If you are using a secondary antibody make sure that the species of the antibody is not the same as the species of the sample. For example do not use an anti-mouse secondary antibody on mouse tissue.
Titrate the antibody to the lowest concentration you can use and still get adequate signal.
Try using a fluorescently tagged primary antibody because it should give reduced background but be aware this can reduce signal intensity.

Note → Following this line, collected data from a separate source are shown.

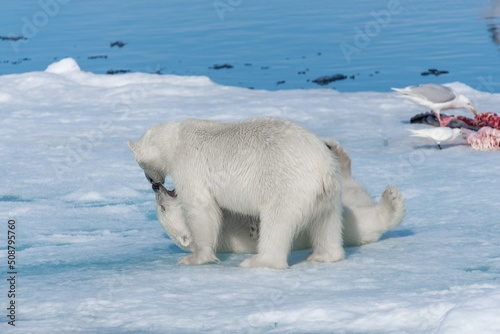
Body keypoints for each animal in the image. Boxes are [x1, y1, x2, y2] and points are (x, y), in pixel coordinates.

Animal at [128, 117, 344, 268]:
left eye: (140, 164)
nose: (154, 184)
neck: (175, 140)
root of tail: (322, 169)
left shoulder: (188, 165)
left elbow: (200, 208)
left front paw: (195, 258)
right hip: (328, 193)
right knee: (326, 222)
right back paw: (323, 255)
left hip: (287, 186)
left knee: (277, 222)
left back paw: (257, 261)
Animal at [152, 140, 406, 253]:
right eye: (162, 209)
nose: (156, 187)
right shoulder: (233, 237)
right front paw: (255, 226)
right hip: (351, 225)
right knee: (362, 221)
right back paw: (392, 202)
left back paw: (335, 150)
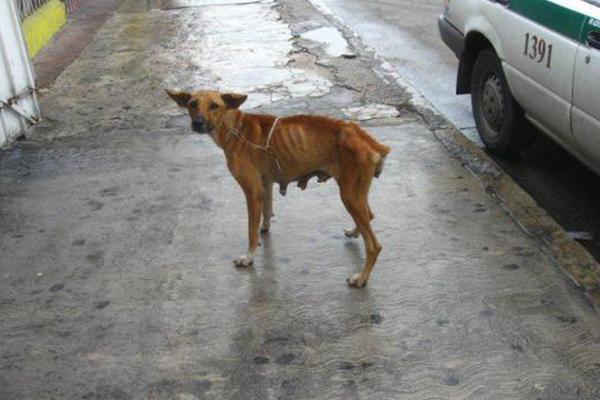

After labeling with my antibody, I am seeing non-specific background binding in my cells or tissue. What could be the cause?

There can be many causes, including insufficient blocking, too high a concentration of the primary or secondary antibody, or degraded primary or secondary antibody. A “no-primary antibody” control can help determine if the secondary antibody is at fault. Otherwise, we recommend trying more stringent blocking or lower concentrations of primary and secondary antibodies.

What concentration of my antibody should I use for cell analysis?

An optimal concentration may be between 1-10 µg/mL for cell and tissue labeling for microscopy, or 0.2-5 µg/mL for flow cytometry. A range of concentrations should be tested to determine what is optimal.

I know I need to block my samples against non-specific protein binding of my antibodies, but which blocker should I use?

For blocking cells or tissues you may use 2-5% bovine serum albumin (fraction V, defatted BSA) or 5-10% normal serum of the species matching the host species of the secondary antibody. Other options include a mixture of BSA and serum or other purified proteins. We offer a ready-made blocking solution, BlockAid Blocking Solution (Cat. No. B10710), which is not species-specific. For cell or tissue samples, avoid the use of non-fat dry milk as a blocking agent as it contains a high level of phosphoproteins, histones, and biotin.